Call for natural refrigeration incentives

London: The British Retail Consortium has called for stronger economic incentives for supermarkets to adopt natural refrigeration systems in their battle to reduce carbon emissions.

In a report, A Better Retailing Climate: Towards Sustainable Retail, the consoertium says that retailers have achieved reductions of 37% per square metre of floor space in their commitment to reduce greenhouse gas emissions by 50% in 2013 (relative to floor space) compared to 2005.

The retail sector is said to be directly responsible for around 3.5% of UK greenhouse gas emissions. Refrigeration accounts for up to 50% of energy costs of supermarkets and is estimated to contribute 15-30% of grocery retailers’ total carbon footprint.

The major source of emissions is leakage of HFC refrigerant gases but the consortium argues that all leading UK grocery retailers have made long term commitments to address the impacts of refrigeration and some have committed to eliminating HFC systems altogether.

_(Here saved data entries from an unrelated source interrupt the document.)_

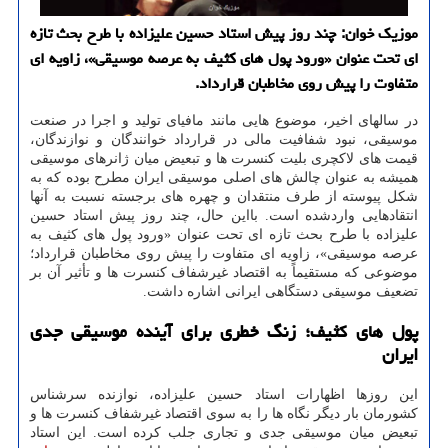
موزیک خوان: چند روز پیش استاد حسین علیزاده با طرح بحث تازه
ای تحت عنوان «ورود پول های کثیف به عرصه موسیقی»، زاویه ای
متفاوت را پیش روی مخاطبان قرارداد.
در سالهای اخیر، موضوع هایی مانند مافیای تولید و اجرا در صنعت
موسیقی، نبود شفافیت مالی در قرارداد خوانندگان و نوازندگان،
قیمت های لاکچری بلیت کنسرت ها و تبعیض میان ژانرهای موسیقی
همیشه به عنوان چالش های اصلی موسیقی ایران مطرح بوده که به
شکل پیوسته از طرف منتقدان و چهره های برجسته نسبت به آنها
انتقادهایی واردشده است. بااین حال، چند روز پیش استاد حسین
علیزاده با طرح بحث تازه ای تحت عنوان «ورود پول های کثیف به
عرصه موسیقی»، زاویه ای متفاوت را پیش روی مخاطبان قرارداد؛
موضوعی که مستقیماً به اقتصاد غیرشفاف کنسرت ها و تأثیر آن بر
تضعیف موسیقی دستگاهی ایرانی اشاره داشت.
پول های کثیف؛ زنگ خطری برای آینده موسیقی جدی
ایران
این روزها اظهارات استاد حسین علیزاده، نوازنده سرشناس
کشورمان بار دیگر نگاه ها را به سوی اقتصاد غیرشفاف کنسرت ها و
تبعیض میان موسیقی جدی و تجاری جلب کرده است. این استاد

A variety of other approaches are being used including improving the efficiency of fridges by installing doors, capturing cold air spillage from open-front refrigeration cases and redistributing it to areas of the store that require cooling, and recovering the reject heat from the refrigeration sytem to heat the aisle space.

The consortium says that stronger economic incentives to adopt natural refrigeration would prompt a faster uptake of these systems. It also calls for common standards for engineer training to ease the training and certification requirements placed on retailers.